Excerpted text:

####################

Still trying to figure out this country, the sweet and the sour

 

It’s funny what thoughts the town drunk will inspire.

For a teensy weensy little nation, Switzerland occasionally shows up in the top 10 richest countries in the world, which is something when you consider that it is competing against Qatar and the U.S.  In fact, according to Business Insider, it even topped the U.S., coming in at #6 over the U.S. at #7, based on GDP per capita.

Of course, where a country ranks depends on how the ranking is measured. For example, if a country’s riches were determined by the quantity of chocolates it produces, you would think Switzerland is #1, but guess what, it is not.

The top chocolate confectionary producer title goes to a U.S. company, Kraft Foods Inc. As a top consumer of chocolate products, I am stunned by this revelation from the International Cocoa Organization, a very real entity that I would love to work for.

Biel the beautiful.

Switzerland is the third-largest chocolate producer with the Swiss Nestle’ corporation placing it there, just behind “Mars,” a U.S. company. The U.S. is home to three of the world’s top-ten chocolate-makers.That is pretty impressive, but consider that Switzerland has two companies in the top ten, then compare the two  nations’ population and geography (the U.S. is gumpteenzillion times bigger, for one), and Switzerland is all the more outstanding. You have to think that if the U.S. applied the same degree of diligence that the Swiss do, we would be swimming in chocolate. This would be okay with me.

When the GDP alone is tabulated, Switzerland sadly gets bumped off the Top Ten list (the U.S. wins that one, even beating the legendary industry of the Japanese and the population-giant China who come in second and third respectively (according to 2008 GDP figures).

Switzerland still makes #21 on GDP alone, a real feat for a country that is one-tenth the size of Montana.

Thoughts of Switzerland’s relative wealth came to mind as I walked past Biel’s preeminent town drunk, a roguish, handsome white-haired man with an unfortunately crushed nose.

He is the fellow of whom I wrote early into our stay here, the same man who urinates openly in the square in front of the train station. He usually keeps to himself, and everyone gives him a wide berth, what with the urination thing, but lately he’s started lurching at passersby. It unnerves everyone, but he remains a fixture at the train station. He is the same fellow, by the way, who made loud freaky sounds as he walked behind me on one of the canal walkways.

####################

Record set:
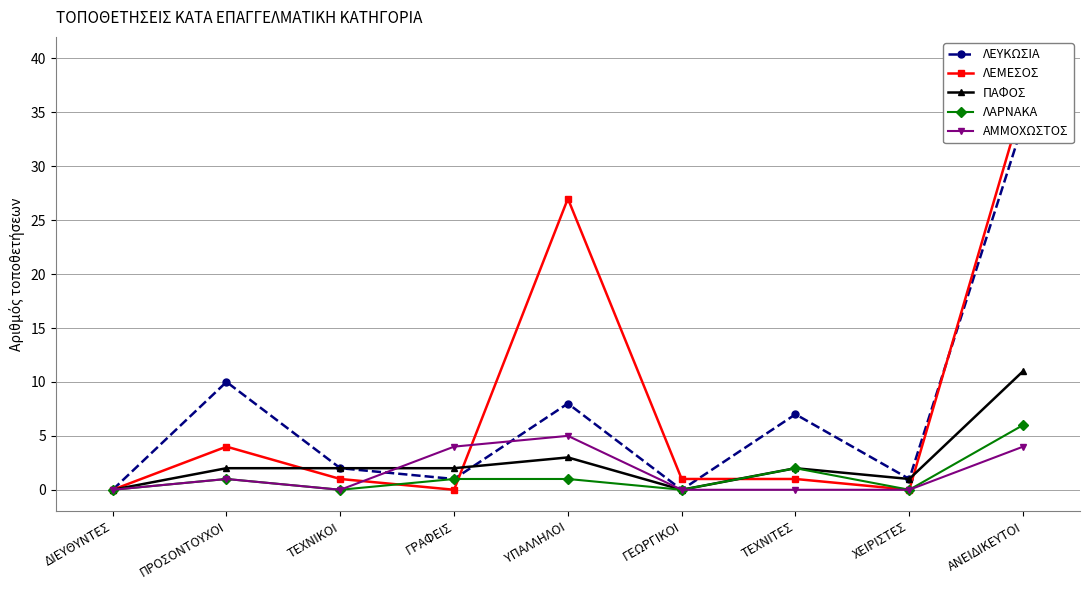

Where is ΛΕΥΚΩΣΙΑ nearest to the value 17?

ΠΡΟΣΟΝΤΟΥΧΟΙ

####################

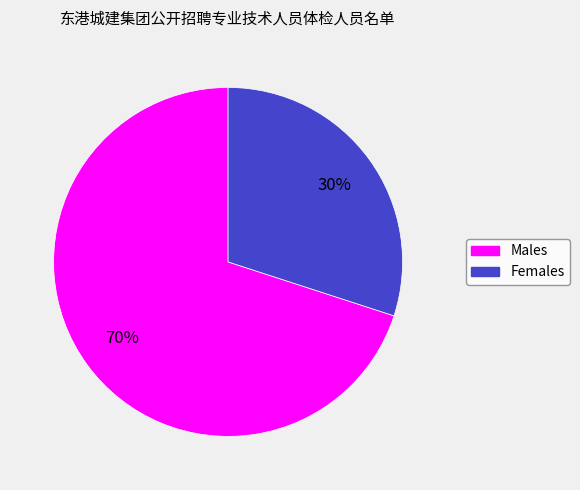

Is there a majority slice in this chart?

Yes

####################

Activities:
1. Answer these questions about the text on Switzerland's wealth:
(a) According to Business Insider, what rank does Switzerland hold based on GDP per capita?
(b) Which company holds the title of top chocolate confectionary producer?
(c) Where does Switzerland rank when GDP alone is tabulated?
2. Carry on the text on Switzerland's wealth and Biel's town drunk, starting after its final sentence.

Exercise results:
1.
(a) #6
(b) Kraft Foods Inc.
(c) #21

2.
Back in Canada, I’ve interviewed lots of homeless people, drunks, mentally ill, and so forth. People always talk about how harmless they are, but that is the same kind of wisdom that says bears are more afraid of us than we are of them, in other words, it’s bunk.

I’ve never felt completely safe in the presence of those who hand over their sensibilities to a bottle of booze or the drug-confection-of-the-day. These are ridiculously unpredictable people. As a reporter, where my job was to face up to them and engage in conversation, I found them somewhat fascinating, mostly because they weave such great fictions.

I know it’s politically incorrect to say so, but the volume of lies told to me by street people is amazing in its pure bulk, and mostly I discovered those lies by standing around long enough for the drug addict/drunk/street person to forget their original story and start into a second one.

On one occasion, I interviewed a man who alleged he had been roughed up by the police. I asked for his name. He gave it. Then he waved some kind of summons or ticket in my face to prove he had interacted with Victoria’s finest. I asked to see it and saw the name on the summons differed from that which he gave me. When I asked about this, he grabbed the summons and quickly fled on his bike. At least it may have been his bike. Give the high rate of bike theft in Victoria, I would guess he had “borrowed” it. This was not an unusual exchange.

Where this all goes is this: Switzerland is rich, and with a lauded social safety net, and yet we still have citizens veering on the streets with open beer cans in hand.

Yesterday, outside of a grocery store, I watched a few of the town drunk regulars (who have not risen to preeminent status) heckle a white-haired woman, her back a badly disfigured mountain range curved over so that she was a virtual comma when in her best upright position. She pulled her grocery cart past them, stumping along with her cane and unable to effect any getaway should one be needed. She kept her gaze fixed resolutely ahead while they shouted at her. I am not much in the way of personal protection, but I rushed up to walk just slightly behind and alongside her, signalling to the vagrants that perhaps she was my aged relative and my glare silenced the drunks who turned their attention in the opposite direction, as though perhaps they had been yelling at the crows.

Smarter people than me have puzzled over the problems of deviant behavior, drug addiction and such, but it seems that a crippled senior should be able to fetch some milk and eggs without having to run a gauntlet of yahoos.

We haven’t fixed this social ill  in Canada, but we shouldn’t feel too bad about this. If the Swiss with their smarts, industry and attention to detail haven’t figured it out yet, how could we?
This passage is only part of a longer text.